Benchmark Reproducibility

6.0 / 10

Tencent provides scores for standard benchmarks (MMLU-Pro: 87.2, MATH-500: 96.2, GPQA-Diamond: 69.3) and has released 'AutoCodeBench' to the community. However, the exact prompts and full evaluation code for the T1 reasoning chains are not fully public, and some results rely on internal human evaluation datasets that cannot be independently verified.

Identity Consistency

9.0 / 10

The model demonstrates strong identity consistency, correctly identifying itself as part of the Hunyuan T1 family and distinguishing its 'slow-thinking' reasoning capabilities from the 'fast-thinking' TurboS base.

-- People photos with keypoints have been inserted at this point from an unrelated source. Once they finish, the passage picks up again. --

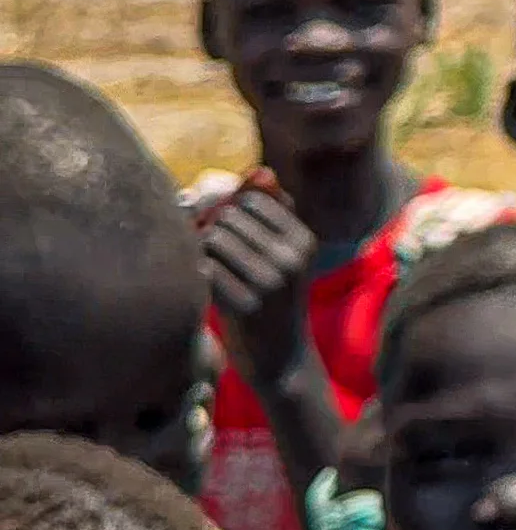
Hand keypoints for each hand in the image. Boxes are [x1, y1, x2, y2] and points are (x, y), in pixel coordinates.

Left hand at [198, 186, 321, 381]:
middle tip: (211, 255)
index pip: (250, 200)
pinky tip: (204, 289)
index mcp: (304, 240)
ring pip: (212, 239)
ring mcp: (270, 283)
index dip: (226, 211)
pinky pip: (204, 269)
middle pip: (227, 217)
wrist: (281, 358)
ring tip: (208, 270)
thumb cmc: (274, 299)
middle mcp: (291, 258)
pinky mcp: (245, 307)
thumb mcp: (286, 255)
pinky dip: (197, 275)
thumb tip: (261, 171)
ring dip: (201, 252)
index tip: (222, 232)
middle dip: (210, 230)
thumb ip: (275, 212)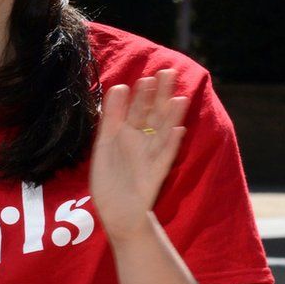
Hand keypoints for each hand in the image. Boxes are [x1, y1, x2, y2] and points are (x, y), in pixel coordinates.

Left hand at [90, 69, 187, 240]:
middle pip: (154, 114)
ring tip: (179, 98)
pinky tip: (178, 130)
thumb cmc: (110, 177)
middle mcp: (143, 142)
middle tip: (168, 72)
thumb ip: (112, 117)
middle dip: (161, 95)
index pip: (138, 109)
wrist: (116, 211)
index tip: (146, 77)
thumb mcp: (106, 143)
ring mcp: (151, 156)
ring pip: (163, 131)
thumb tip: (119, 86)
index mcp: (129, 134)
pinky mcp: (156, 173)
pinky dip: (171, 143)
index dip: (142, 94)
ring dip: (171, 115)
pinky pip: (165, 156)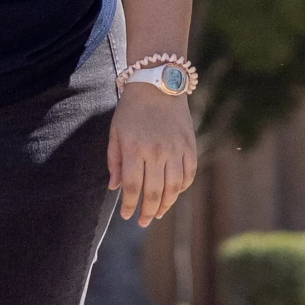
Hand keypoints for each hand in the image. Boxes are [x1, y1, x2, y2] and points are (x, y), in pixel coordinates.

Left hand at [110, 83, 198, 228]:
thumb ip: (115, 161)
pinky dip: (182, 187)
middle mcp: (157, 152)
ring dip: (166, 205)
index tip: (127, 216)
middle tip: (143, 221)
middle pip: (155, 192)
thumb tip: (115, 188)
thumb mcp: (115, 132)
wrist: (158, 83)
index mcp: (135, 149)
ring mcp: (176, 149)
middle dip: (147, 211)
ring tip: (158, 213)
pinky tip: (174, 193)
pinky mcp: (190, 145)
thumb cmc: (132, 109)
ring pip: (174, 188)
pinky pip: (189, 174)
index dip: (130, 206)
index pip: (133, 187)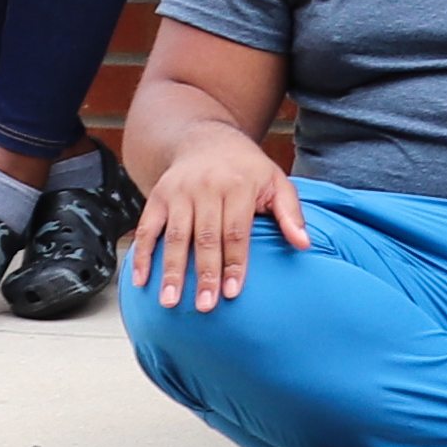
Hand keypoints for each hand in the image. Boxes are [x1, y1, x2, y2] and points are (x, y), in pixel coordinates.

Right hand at [126, 131, 305, 308]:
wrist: (207, 140)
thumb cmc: (247, 169)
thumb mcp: (276, 182)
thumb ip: (290, 213)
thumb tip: (305, 244)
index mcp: (239, 186)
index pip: (236, 231)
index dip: (235, 263)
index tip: (232, 292)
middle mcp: (206, 188)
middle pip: (205, 238)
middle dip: (204, 274)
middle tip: (204, 306)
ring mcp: (178, 193)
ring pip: (175, 236)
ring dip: (171, 271)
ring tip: (170, 302)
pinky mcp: (157, 197)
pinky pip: (146, 229)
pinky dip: (142, 255)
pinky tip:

There are no documented instances of the model claiming a competitor's identity or misrepresenting its origin during standard interactions.

Downstream

16.5 / 30

License Clarity

5.0 / 10

The model is governed by the 'Tencent Hunyuan Community License Agreement,' which is a custom license rather than a standard open-source license like Apache 2.0. It includes significant geographic restrictions (excluding the UK, EU, and South Korea) and specific terms regarding 'Model Derivatives' and commercial use. The lack of a standard OSI-approved license creates ambiguity for global developers.

Hardware Footprint

6.5 / 10

Tencent provides general guidance on VRAM requirements, noting that the model is optimized for efficiency and 2x faster decoding compared to dense transformers. Third-party documentation and community guides provide VRAM estimates for various quantization levels (e.g., FP8, INT4), but official, comprehensive hardware requirement tables for the full T1 reasoning deployment are not centrally documented in a single technical model card.

Versioning Drift

5.0 / 10

Tencent maintains a versioning history (e.g., T1-Preview to T1 Official), but the changelogs are primarily high-level marketing summaries rather than detailed technical diffs. There is no public mechanism to pin specific sub-versions or track subtle behavioral drift resulting from the continuous reinforcement learning updates mentioned in official communications.